• Trecho do documento

^^^^

O governo Bolsonaro sabe muito bem o que fez (pouco) e o que não fez (muito) para combater a Covid-19 que em menos de quatro meses deste ano já matou mais pessoas no Brasil do que nos 12 meses do ano passado. Nas últimas 24 horas, foram mais 1.316 óbitos de um total de 390.797, e mais 32 mil casos de infectados de um total próximo dos 14 milhões e meio.
Justamente porque conhece seu macabro desempenho no enfrentamento da pandemia, foi fácil para o governo listar 23 crimes pelos quais será cobrado a partir da instalação, amanhã no Senado, da CPI da Covid. A lista foi repassada a 13 ministérios para que providenciem respostas convincentes às acusações que lhes serão feitas, ajudando-o assim a defender-se melhor.
“O objetivo do governo é fazer com que a CPI não avance, mas os fatos são evidentes, gritantes”, diz o senador Humberto Costa (PT-PE). Seu colega Randolfe Rodrigues (Rede-AP), que teve a ideia de propor a criação da CPI, observa: “O único confronto que nos preocupa é com a pandemia e o vírus. Se o presidente tem consciência que fez a coisa certa não precisa temer”.

^^^^

• Dados para análise
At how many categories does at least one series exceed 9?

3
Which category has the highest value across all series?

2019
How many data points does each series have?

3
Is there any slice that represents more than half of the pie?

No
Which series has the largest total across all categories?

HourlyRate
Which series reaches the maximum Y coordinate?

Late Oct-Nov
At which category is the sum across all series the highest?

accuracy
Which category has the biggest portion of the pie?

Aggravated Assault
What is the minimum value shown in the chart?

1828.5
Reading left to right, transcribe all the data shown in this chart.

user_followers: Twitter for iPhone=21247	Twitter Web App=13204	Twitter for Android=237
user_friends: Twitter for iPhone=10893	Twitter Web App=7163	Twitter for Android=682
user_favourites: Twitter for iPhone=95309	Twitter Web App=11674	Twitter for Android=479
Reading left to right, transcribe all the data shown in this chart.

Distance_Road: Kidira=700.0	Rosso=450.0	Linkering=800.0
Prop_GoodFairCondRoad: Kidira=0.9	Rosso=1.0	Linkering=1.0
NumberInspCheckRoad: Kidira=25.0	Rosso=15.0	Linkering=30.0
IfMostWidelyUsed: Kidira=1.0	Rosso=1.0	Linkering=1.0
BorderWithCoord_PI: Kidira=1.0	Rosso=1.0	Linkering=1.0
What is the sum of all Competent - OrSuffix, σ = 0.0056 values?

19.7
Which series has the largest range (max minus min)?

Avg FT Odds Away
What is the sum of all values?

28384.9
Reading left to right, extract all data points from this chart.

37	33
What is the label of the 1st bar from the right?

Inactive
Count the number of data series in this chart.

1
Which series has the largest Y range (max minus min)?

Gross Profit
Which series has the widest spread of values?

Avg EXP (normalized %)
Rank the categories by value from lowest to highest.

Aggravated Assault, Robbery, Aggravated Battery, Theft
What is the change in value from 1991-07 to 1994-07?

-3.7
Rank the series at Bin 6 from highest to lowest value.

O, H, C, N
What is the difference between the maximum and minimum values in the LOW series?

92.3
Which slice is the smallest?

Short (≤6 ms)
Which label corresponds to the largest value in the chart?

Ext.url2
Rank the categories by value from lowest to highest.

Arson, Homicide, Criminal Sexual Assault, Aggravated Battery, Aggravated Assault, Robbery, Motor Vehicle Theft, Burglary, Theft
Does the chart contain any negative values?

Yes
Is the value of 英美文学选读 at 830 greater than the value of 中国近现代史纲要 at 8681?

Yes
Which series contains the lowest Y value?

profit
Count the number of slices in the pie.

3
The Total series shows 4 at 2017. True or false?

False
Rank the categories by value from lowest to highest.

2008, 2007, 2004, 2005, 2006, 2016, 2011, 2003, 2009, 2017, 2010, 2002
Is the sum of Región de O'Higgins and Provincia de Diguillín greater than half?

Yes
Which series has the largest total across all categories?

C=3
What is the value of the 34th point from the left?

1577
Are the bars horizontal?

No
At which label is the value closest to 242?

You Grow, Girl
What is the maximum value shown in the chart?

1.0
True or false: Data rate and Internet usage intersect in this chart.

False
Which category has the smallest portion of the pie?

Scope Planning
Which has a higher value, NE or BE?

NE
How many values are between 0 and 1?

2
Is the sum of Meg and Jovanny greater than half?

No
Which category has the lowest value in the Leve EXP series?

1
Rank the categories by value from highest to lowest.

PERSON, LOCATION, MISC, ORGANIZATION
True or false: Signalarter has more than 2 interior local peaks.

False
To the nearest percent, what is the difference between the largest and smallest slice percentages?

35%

^^^^

• A tarefa
Informe, com base no trecho do documento, a quantos ministérios o governo repassou a lista de crimes.

• Resultado
A lista foi repassada a 13 ministérios.